Supplied material ::
---

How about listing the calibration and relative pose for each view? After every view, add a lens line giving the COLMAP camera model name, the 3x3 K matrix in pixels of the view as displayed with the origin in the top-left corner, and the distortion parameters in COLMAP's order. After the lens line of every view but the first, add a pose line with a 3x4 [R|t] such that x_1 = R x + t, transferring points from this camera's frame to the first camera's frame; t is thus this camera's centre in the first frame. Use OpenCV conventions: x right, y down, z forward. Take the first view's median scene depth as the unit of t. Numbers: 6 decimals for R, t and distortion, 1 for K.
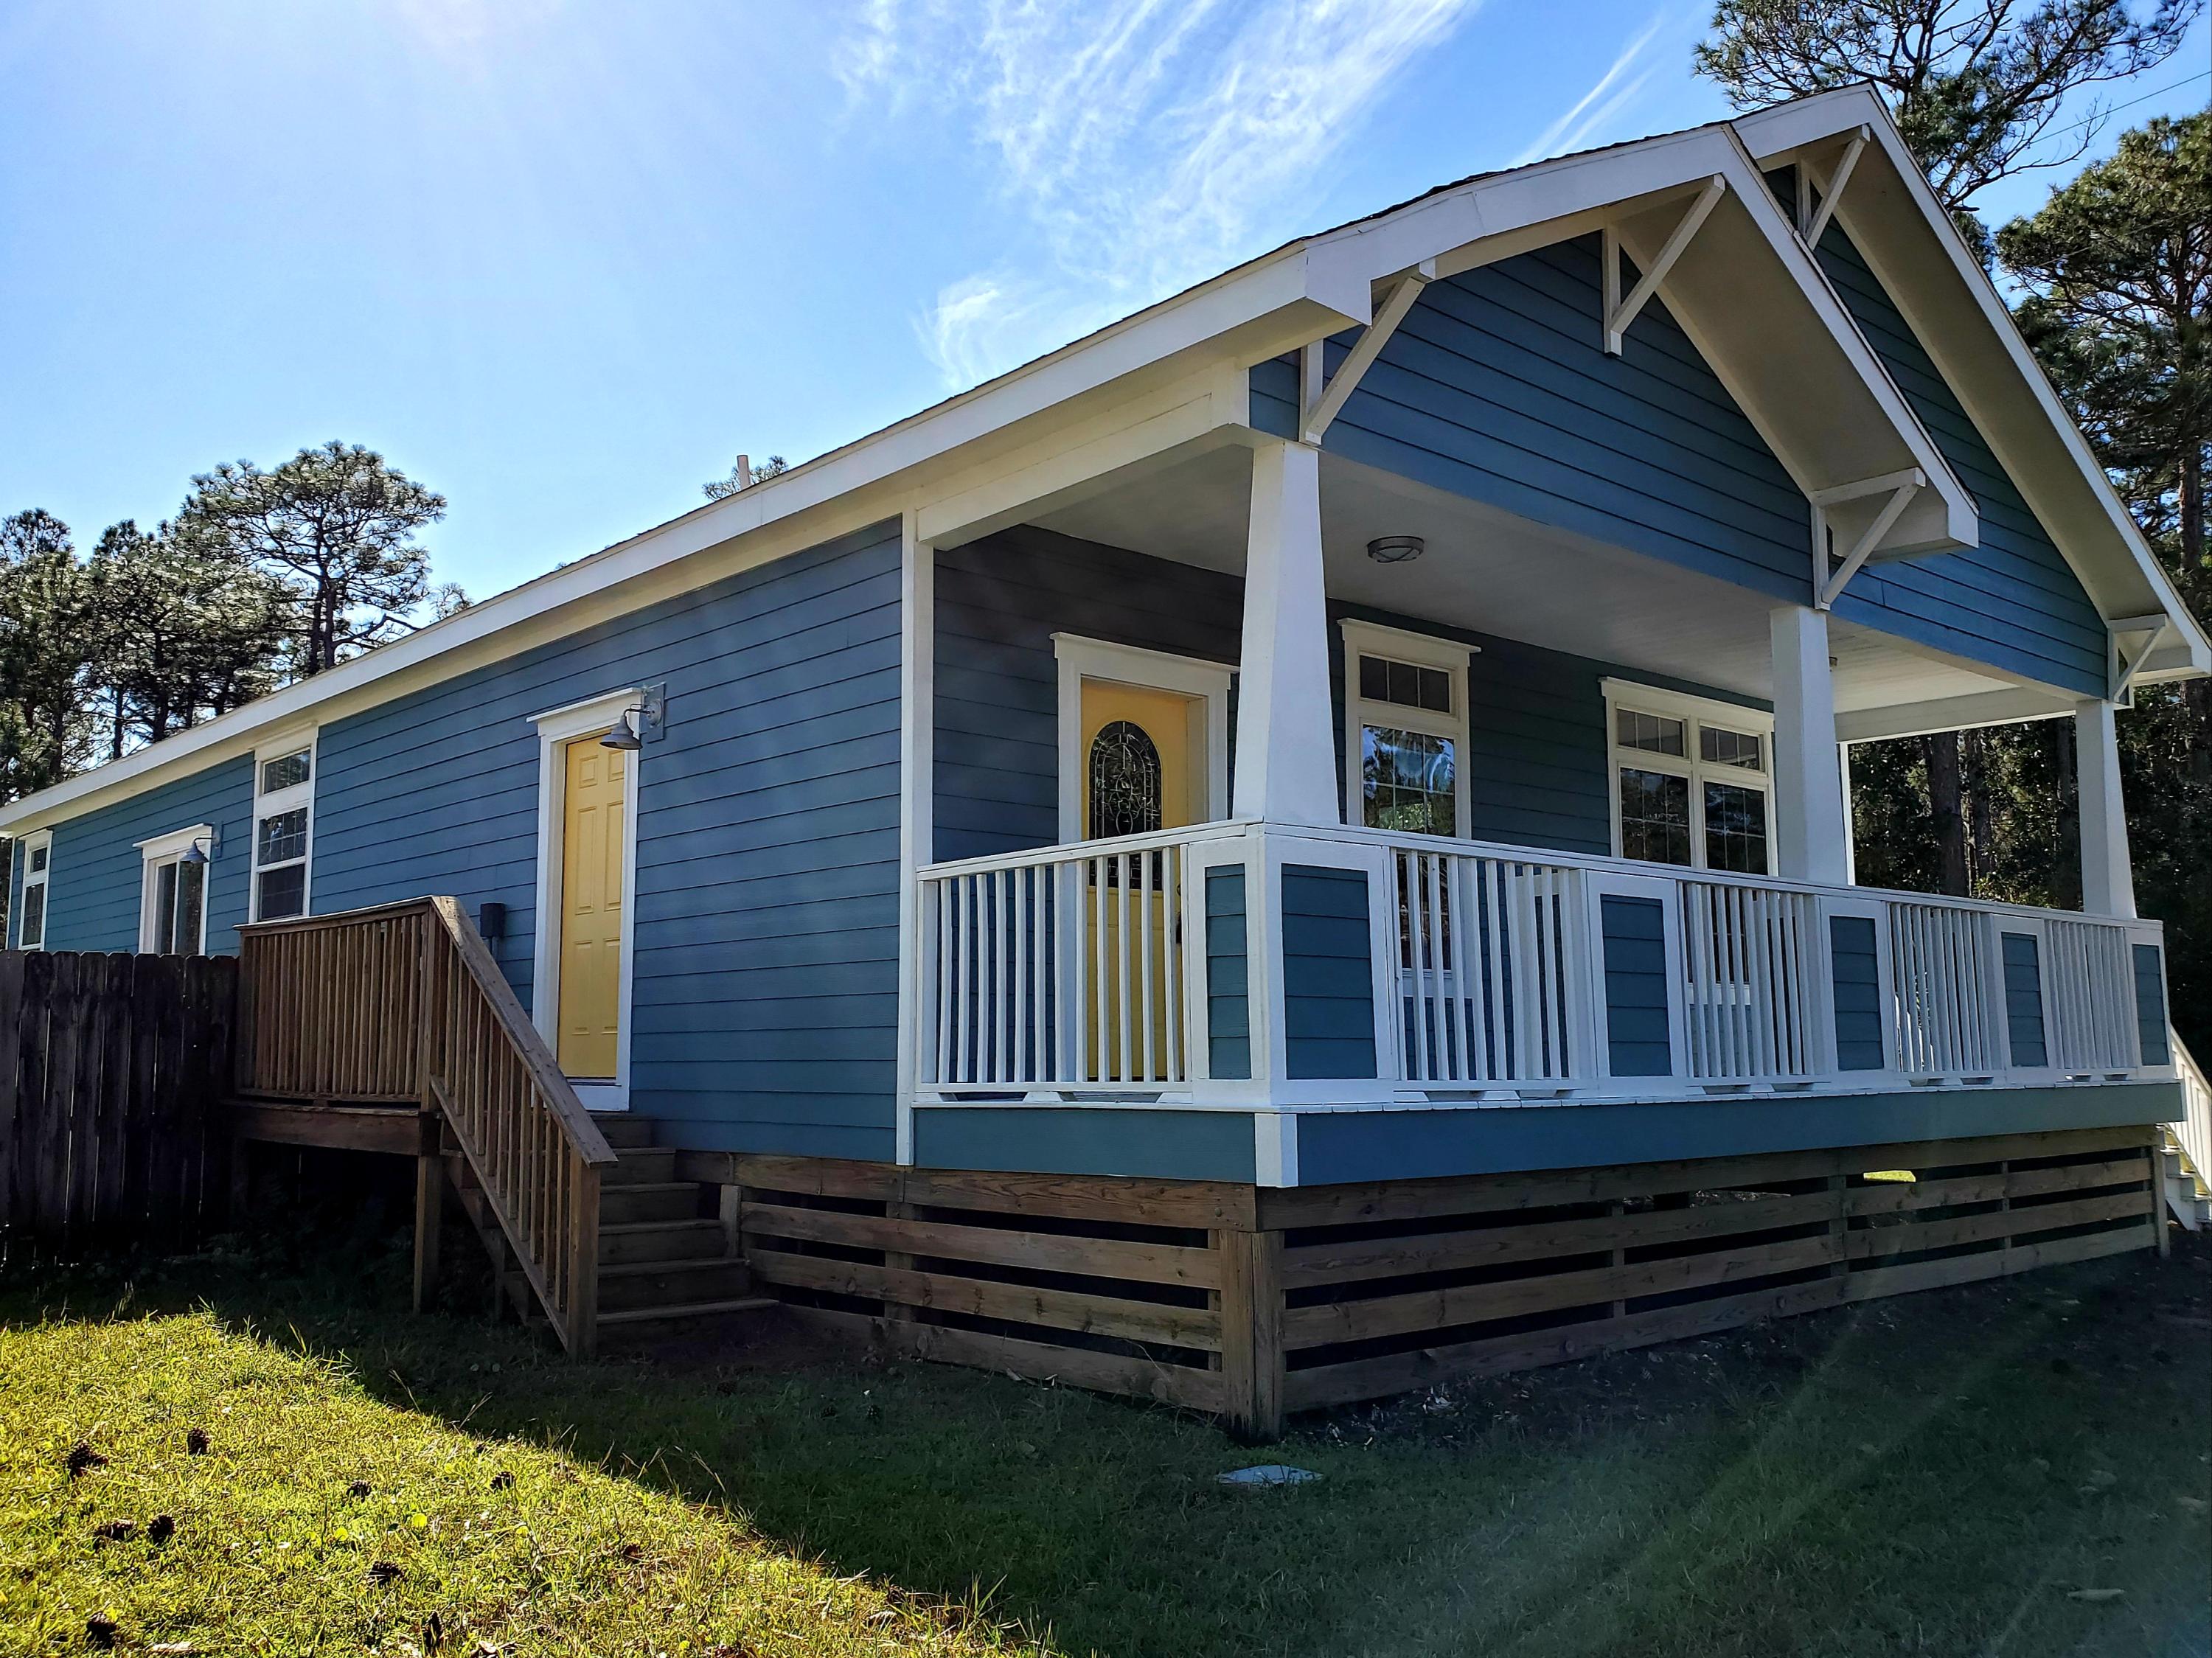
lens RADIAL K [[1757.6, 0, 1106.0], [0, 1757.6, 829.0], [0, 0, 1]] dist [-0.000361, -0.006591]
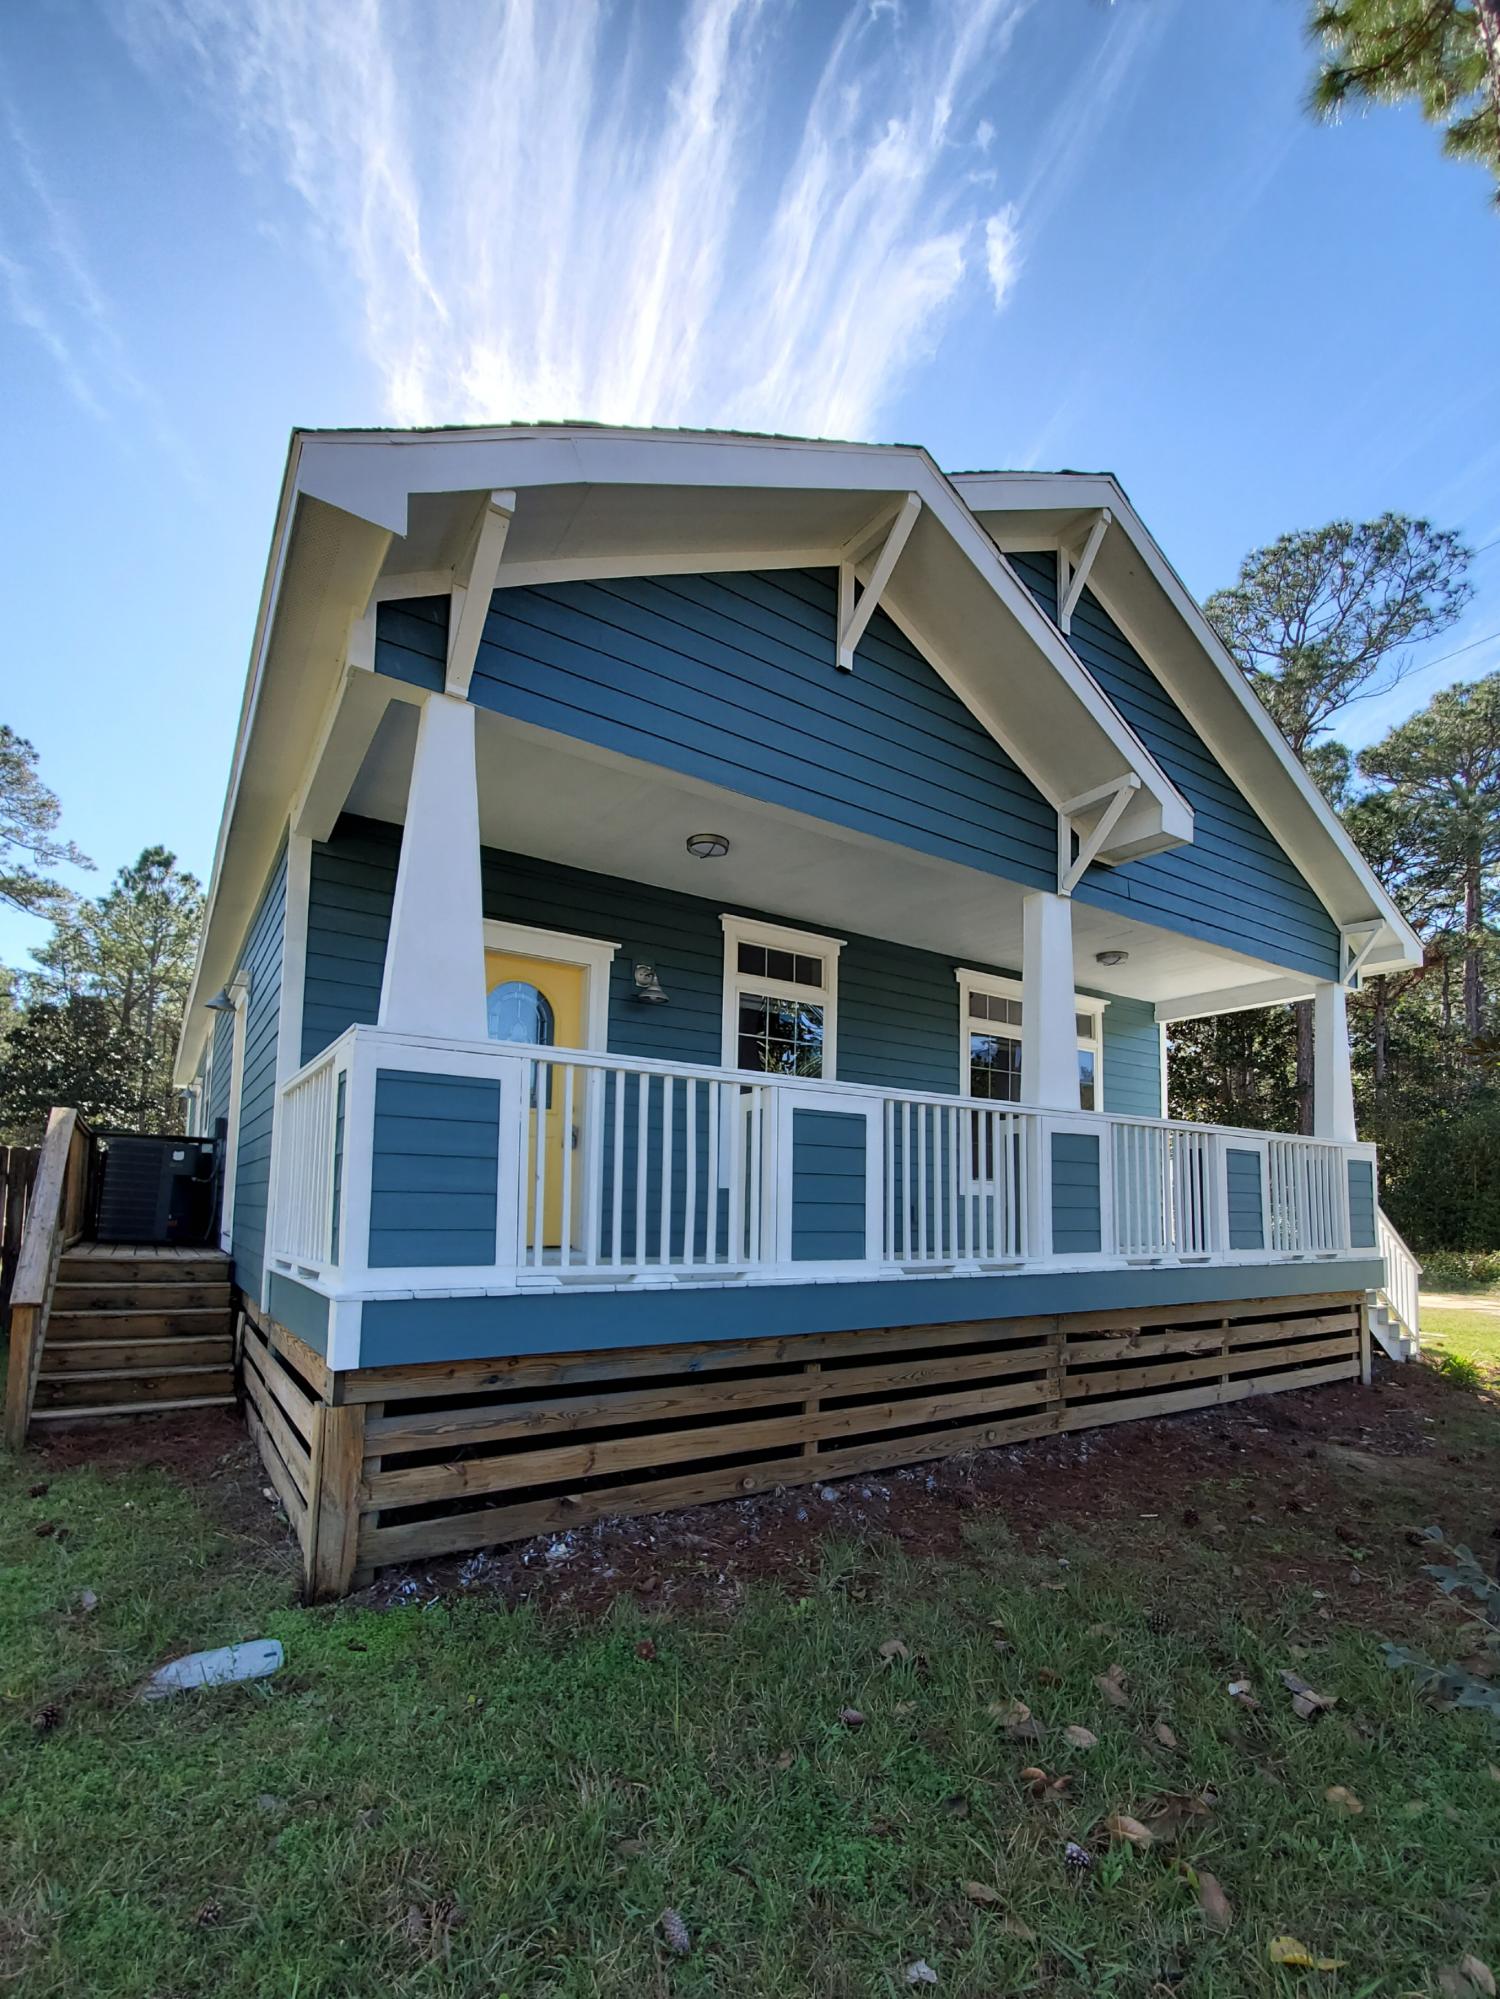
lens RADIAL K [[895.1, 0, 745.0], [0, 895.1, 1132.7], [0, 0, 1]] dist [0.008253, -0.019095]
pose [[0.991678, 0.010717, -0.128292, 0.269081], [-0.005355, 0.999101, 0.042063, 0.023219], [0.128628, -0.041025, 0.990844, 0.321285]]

---

What you have to do :: Render the whole listing above as a two-column CSV with the columns "text" and "answer", putting each text in one row with its answer. Quote each field, turn line breaks into spaces, and leave out the pictures.

The completed task ::
text,answer
"How about listing the calibration and relative pose for each view? After every view, add a lens line giving the COLMAP camera model name, the 3x3 K matrix in pixels of the view as displayed with the origin in the top-left corner, and the distortion parameters in COLMAP's order. After the lens line of every view but the first, add a pose line with a 3x4 [R|t] such that x_1 = R x + t, transferring points from this camera's frame to the first camera's frame; t is thus this camera's centre in the first frame. Use OpenCV conventions: x right, y down, z forward. Take the first view's median scene depth as the unit of t. Numbers: 6 decimals for R, t and distortion, 1 for K.","lens RADIAL K [[1757.6, 0, 1106.0], [0, 1757.6, 829.0], [0, 0, 1]] dist [-0.000361, -0.006591] lens RADIAL K [[895.1, 0, 745.0], [0, 895.1, 1132.7], [0, 0, 1]] dist [0.008253, -0.019095] pose [[0.991678, 0.010717, -0.128292, 0.269081], [-0.005355, 0.999101, 0.042063, 0.023219], [0.128628, -0.041025, 0.990844, 0.321285]]"